WHAT TO DO >> Copies of all lines that contain "home" are needed; take them from the data below.

Saved data entries
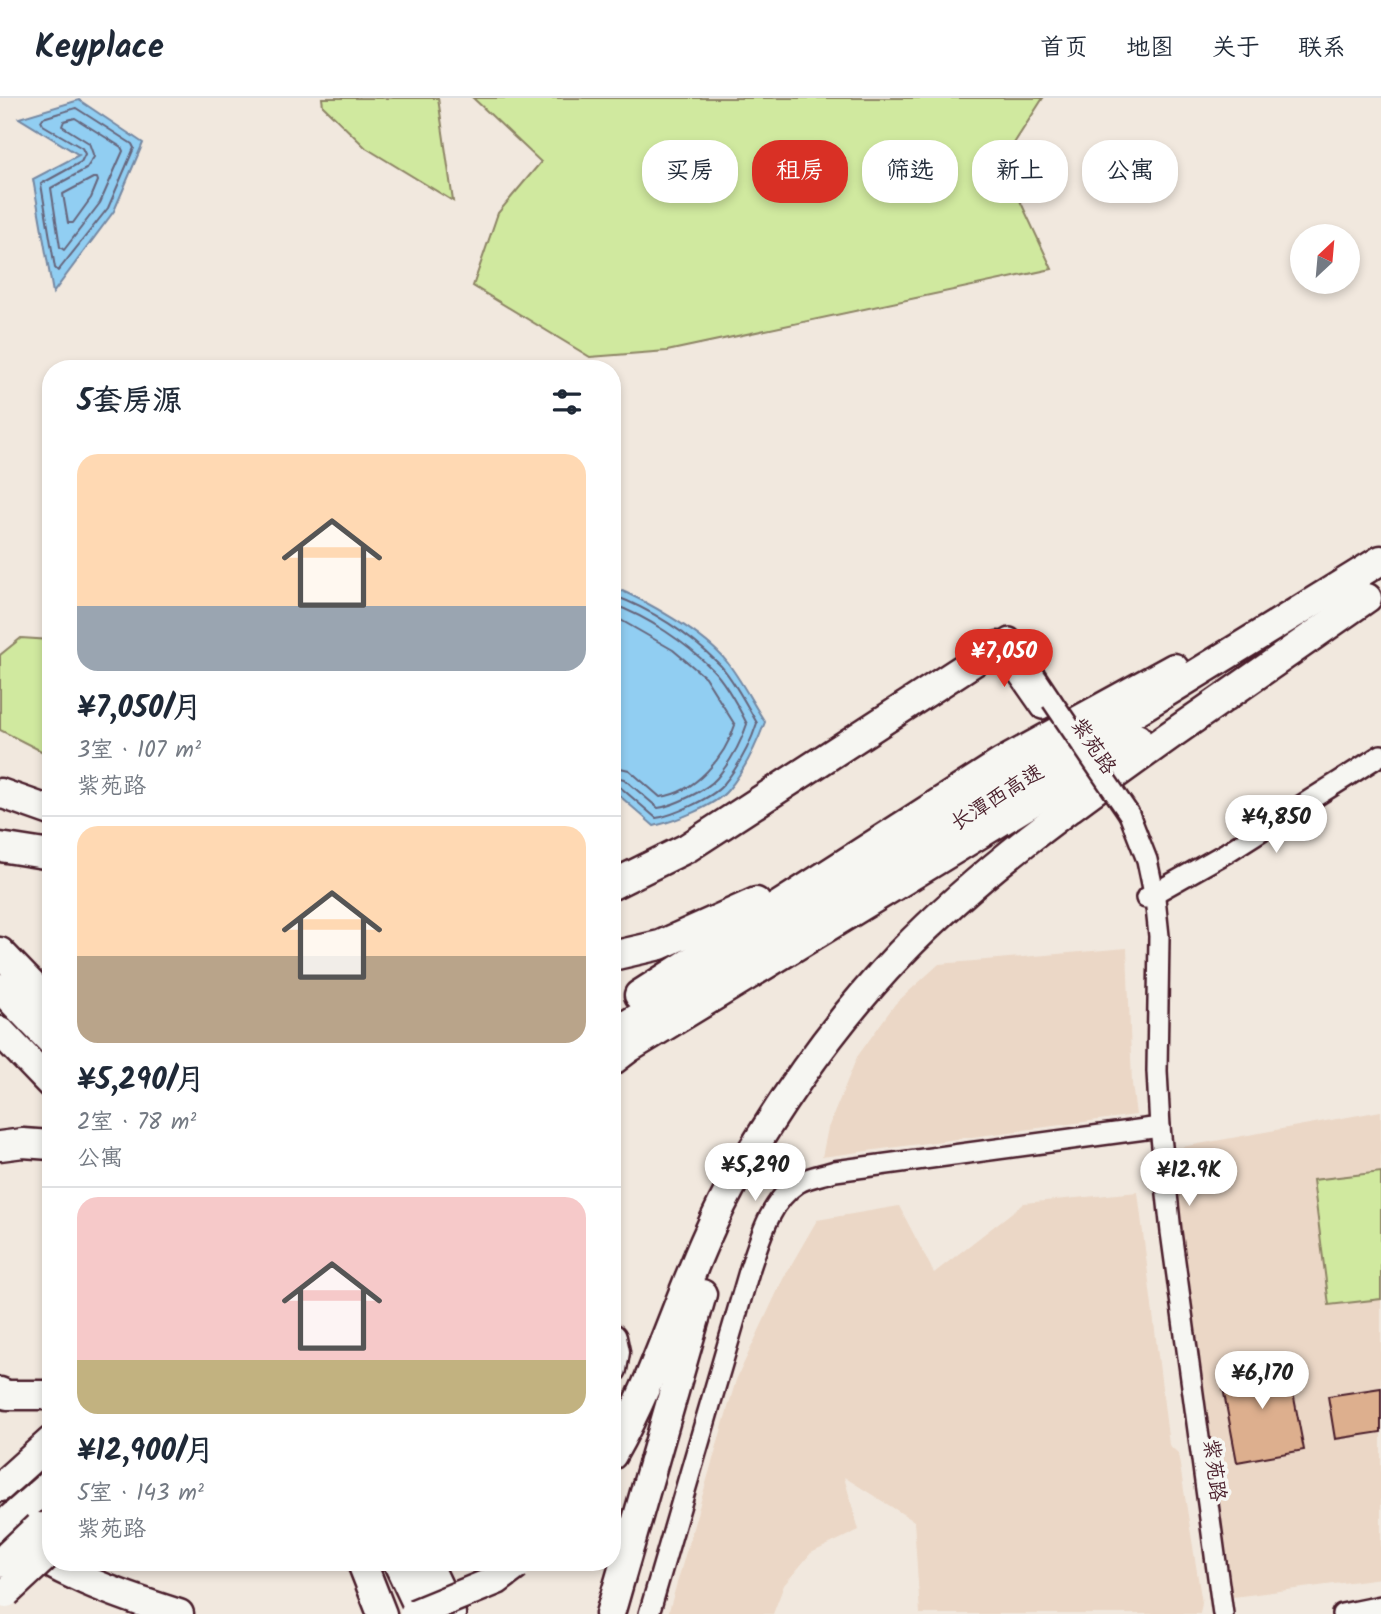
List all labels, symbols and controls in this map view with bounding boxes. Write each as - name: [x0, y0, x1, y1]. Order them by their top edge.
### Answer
- text: Keyplace: [35, 22, 164, 75]
- text: 首页: [1040, 29, 1088, 68]
- text: 地图: [1126, 29, 1174, 68]
- text: 关于: [1212, 29, 1260, 68]
- text: 联系: [1298, 29, 1346, 68]
- chip: 买房: [642, 140, 738, 203]
- chip: 租房: [752, 140, 848, 203]
- chip: 筛选: [862, 140, 958, 203]
- chip: 新上: [972, 140, 1068, 203]
- chip: 公寓: [1082, 140, 1178, 203]
- north arrow: [1290, 224, 1360, 294]
- map controls: [1290, 224, 1360, 294]
- text: 5套房源: [77, 378, 182, 426]
- icon: filters: [548, 383, 586, 421]
- icon: home: [269, 500, 395, 626]
- pin: ¥7,050: [947, 630, 1061, 689]
- text: ¥7,050: [971, 634, 1037, 670]
- text: ¥7,050/月: [77, 685, 202, 733]
- street label: 紫苑路: [1061, 711, 1124, 782]
- text: 3室 · 107 m²: [77, 733, 201, 769]
- street label: 长潭西高速: [945, 756, 1051, 840]
- text: 紫苑路: [77, 769, 146, 805]
- pin: ¥4,850: [1219, 796, 1333, 855]
- text: ¥4,850: [1241, 800, 1311, 836]
- icon: home: [269, 872, 395, 998]
- text: ¥5,290/月: [77, 1057, 205, 1105]
- text: 2室 · 78 m²: [77, 1105, 196, 1141]
- text: 公寓: [77, 1141, 123, 1177]
- pin: ¥5,290: [698, 1144, 812, 1203]
- text: ¥5,290: [721, 1148, 789, 1184]
- pin: ¥12.9K: [1132, 1148, 1246, 1208]
- text: ¥12.9K: [1156, 1153, 1222, 1189]
- icon: home: [269, 1243, 395, 1369]
- pin: ¥6,170: [1205, 1352, 1319, 1411]
- text: ¥6,170: [1231, 1356, 1293, 1392]
- text: ¥12,900/月: [77, 1428, 214, 1476]
- street label: 紫苑路: [1193, 1437, 1234, 1503]
- text: 5室 · 143 m²: [77, 1476, 204, 1512]
- text: 紫苑路: [77, 1512, 146, 1548]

ANSWER SPACE >>
- icon: home: [269, 500, 395, 626]
- icon: home: [269, 872, 395, 998]
- icon: home: [269, 1243, 395, 1369]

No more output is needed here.